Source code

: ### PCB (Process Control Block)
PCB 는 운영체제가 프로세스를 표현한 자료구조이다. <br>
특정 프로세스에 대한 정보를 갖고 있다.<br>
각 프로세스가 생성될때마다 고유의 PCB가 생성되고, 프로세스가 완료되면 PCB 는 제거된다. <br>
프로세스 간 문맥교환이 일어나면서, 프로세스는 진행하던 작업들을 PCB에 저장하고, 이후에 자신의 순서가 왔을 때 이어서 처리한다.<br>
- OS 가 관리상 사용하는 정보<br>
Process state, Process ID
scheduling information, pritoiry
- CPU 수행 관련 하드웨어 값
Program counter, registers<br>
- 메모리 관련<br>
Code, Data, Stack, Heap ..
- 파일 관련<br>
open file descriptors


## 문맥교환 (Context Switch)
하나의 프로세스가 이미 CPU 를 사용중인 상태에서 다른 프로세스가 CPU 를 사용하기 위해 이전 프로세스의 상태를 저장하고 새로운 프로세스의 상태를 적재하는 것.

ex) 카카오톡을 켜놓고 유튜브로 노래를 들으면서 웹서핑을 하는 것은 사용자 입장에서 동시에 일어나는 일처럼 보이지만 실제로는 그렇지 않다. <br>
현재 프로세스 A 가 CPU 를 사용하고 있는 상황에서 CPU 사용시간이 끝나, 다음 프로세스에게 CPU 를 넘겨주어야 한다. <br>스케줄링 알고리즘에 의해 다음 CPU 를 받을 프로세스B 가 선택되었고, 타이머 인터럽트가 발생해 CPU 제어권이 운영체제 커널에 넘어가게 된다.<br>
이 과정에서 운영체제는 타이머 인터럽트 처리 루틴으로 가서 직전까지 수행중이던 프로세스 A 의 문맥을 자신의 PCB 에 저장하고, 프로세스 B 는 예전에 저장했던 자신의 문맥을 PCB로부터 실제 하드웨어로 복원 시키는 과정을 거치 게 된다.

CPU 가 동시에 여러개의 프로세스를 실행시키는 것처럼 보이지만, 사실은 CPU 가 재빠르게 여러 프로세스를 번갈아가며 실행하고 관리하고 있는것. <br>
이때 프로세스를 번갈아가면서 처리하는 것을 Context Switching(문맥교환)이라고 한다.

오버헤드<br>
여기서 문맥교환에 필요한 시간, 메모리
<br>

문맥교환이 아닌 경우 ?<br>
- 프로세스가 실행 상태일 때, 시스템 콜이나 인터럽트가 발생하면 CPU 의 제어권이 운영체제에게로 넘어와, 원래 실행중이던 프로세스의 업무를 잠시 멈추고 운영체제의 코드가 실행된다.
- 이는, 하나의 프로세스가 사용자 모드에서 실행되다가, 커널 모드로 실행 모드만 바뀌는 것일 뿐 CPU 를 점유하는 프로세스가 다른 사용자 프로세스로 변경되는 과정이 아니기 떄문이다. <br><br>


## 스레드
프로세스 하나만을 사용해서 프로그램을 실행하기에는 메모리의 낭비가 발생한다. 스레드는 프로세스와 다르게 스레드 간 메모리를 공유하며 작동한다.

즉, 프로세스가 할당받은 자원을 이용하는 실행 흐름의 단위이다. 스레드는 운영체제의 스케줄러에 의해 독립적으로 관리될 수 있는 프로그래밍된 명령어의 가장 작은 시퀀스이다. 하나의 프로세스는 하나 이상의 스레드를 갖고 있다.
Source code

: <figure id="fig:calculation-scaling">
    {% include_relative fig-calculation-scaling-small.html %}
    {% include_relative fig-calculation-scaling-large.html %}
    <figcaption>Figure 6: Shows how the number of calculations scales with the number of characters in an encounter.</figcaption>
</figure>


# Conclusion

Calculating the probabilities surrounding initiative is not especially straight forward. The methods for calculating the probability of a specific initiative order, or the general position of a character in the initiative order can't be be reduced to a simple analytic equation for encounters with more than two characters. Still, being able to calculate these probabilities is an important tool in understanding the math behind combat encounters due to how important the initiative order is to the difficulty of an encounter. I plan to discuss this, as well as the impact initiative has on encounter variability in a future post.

##########

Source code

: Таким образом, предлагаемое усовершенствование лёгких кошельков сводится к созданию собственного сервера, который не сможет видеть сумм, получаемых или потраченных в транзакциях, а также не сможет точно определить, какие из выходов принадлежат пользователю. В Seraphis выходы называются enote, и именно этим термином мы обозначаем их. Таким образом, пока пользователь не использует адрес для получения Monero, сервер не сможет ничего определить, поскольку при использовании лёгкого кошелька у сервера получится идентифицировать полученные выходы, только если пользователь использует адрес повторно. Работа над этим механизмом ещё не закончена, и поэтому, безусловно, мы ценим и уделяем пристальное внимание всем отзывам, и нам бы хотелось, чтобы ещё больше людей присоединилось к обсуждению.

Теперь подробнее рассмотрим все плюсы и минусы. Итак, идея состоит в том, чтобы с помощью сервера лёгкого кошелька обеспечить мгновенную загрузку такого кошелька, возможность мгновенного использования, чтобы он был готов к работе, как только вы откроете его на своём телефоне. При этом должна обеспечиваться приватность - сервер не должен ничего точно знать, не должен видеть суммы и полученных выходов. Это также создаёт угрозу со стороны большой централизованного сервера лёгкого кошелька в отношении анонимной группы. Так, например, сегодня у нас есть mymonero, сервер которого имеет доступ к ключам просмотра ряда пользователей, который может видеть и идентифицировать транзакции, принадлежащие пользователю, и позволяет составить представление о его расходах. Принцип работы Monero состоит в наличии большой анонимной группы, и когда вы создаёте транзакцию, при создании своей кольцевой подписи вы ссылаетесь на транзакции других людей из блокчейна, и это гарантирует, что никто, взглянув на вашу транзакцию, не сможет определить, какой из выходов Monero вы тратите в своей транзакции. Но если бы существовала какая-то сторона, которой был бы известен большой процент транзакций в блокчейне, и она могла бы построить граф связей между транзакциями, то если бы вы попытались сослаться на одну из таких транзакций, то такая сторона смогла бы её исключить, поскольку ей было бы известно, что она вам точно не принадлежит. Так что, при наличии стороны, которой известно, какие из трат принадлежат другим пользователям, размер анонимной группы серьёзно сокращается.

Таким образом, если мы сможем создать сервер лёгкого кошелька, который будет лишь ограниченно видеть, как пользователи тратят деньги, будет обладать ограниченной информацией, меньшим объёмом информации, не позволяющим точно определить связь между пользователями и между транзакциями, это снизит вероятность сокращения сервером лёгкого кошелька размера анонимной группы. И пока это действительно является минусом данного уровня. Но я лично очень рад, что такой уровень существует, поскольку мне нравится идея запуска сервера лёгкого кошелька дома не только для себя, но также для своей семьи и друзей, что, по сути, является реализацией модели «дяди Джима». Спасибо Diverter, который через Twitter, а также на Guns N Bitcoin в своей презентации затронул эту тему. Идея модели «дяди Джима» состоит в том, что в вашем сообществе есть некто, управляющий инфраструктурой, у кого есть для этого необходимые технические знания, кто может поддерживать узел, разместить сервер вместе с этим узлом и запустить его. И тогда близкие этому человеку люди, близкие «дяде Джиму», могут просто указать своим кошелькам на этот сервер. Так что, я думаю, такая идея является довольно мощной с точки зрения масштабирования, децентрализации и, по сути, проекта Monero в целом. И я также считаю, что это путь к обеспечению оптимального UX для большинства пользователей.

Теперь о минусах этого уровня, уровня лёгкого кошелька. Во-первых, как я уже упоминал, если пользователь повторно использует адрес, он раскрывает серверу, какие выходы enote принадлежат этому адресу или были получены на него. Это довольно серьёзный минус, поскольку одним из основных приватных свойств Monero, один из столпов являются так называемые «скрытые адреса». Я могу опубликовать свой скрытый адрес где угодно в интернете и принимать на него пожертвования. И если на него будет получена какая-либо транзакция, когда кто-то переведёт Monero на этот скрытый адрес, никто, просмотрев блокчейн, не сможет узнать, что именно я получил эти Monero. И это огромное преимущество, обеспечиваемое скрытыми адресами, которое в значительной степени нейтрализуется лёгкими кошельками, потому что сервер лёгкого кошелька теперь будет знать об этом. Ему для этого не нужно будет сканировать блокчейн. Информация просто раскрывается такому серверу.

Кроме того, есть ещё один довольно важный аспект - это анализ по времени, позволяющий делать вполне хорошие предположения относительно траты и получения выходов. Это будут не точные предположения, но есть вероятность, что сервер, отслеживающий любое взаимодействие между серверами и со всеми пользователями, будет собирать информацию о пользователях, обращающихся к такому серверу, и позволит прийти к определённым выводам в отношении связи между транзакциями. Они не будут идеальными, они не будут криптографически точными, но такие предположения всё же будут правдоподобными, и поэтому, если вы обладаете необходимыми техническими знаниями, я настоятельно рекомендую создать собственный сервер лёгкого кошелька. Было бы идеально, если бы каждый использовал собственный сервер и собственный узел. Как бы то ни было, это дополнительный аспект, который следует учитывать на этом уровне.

##########

Exactly one number is the answer: how many lines in the data include the word "저장하고".

3